Your answer should be one number: how many lines below have the word "Kucing".

**Recorded data**
****

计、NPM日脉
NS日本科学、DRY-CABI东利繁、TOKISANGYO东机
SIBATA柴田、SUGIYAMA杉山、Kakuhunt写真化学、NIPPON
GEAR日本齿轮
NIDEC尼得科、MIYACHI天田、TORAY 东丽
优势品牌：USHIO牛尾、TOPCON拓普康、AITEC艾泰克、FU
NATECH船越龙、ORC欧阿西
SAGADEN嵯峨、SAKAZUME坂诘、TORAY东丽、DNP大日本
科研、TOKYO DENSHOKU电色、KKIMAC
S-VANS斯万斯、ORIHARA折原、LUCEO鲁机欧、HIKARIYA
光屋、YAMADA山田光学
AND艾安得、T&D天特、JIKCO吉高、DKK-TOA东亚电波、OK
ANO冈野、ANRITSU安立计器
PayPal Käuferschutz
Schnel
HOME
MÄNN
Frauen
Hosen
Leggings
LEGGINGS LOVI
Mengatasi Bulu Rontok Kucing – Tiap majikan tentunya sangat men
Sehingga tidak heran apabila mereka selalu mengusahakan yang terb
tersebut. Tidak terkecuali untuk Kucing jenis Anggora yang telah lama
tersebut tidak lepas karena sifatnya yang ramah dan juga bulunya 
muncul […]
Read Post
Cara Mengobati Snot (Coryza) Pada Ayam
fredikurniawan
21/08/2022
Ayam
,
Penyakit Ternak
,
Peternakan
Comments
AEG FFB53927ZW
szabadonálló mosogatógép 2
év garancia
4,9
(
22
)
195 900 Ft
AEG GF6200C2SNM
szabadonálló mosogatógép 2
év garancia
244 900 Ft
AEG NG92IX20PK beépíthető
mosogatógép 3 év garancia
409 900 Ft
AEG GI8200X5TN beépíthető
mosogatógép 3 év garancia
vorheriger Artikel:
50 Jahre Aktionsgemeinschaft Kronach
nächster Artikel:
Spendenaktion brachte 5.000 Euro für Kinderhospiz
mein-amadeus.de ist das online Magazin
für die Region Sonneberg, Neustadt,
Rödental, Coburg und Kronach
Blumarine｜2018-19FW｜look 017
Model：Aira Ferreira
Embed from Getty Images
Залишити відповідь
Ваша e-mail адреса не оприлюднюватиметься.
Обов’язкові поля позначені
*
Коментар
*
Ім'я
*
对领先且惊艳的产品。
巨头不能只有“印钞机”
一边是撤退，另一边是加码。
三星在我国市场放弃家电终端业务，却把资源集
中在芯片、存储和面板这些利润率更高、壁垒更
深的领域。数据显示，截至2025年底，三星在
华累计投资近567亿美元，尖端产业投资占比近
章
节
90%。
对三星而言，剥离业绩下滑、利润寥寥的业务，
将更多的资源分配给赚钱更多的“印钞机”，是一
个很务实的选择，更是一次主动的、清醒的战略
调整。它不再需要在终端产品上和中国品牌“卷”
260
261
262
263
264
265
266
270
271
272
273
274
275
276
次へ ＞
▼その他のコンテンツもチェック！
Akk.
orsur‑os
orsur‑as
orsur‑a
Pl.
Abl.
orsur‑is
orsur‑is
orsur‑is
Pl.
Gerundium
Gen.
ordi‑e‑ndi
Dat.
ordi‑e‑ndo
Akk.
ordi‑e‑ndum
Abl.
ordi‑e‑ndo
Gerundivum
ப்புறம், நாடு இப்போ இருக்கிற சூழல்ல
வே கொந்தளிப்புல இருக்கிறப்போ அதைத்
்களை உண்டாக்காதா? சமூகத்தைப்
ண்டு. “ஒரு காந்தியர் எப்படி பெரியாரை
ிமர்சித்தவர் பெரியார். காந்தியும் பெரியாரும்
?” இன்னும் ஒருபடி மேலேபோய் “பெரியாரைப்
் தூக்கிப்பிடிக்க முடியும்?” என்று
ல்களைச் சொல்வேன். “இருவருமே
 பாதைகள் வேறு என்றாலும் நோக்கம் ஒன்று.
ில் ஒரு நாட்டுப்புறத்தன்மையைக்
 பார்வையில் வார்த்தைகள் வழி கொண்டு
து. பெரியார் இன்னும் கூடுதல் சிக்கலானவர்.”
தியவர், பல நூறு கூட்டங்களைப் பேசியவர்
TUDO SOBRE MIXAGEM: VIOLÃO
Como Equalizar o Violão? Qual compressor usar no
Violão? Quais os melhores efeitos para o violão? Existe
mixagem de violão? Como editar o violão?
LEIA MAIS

****

**Response below**
2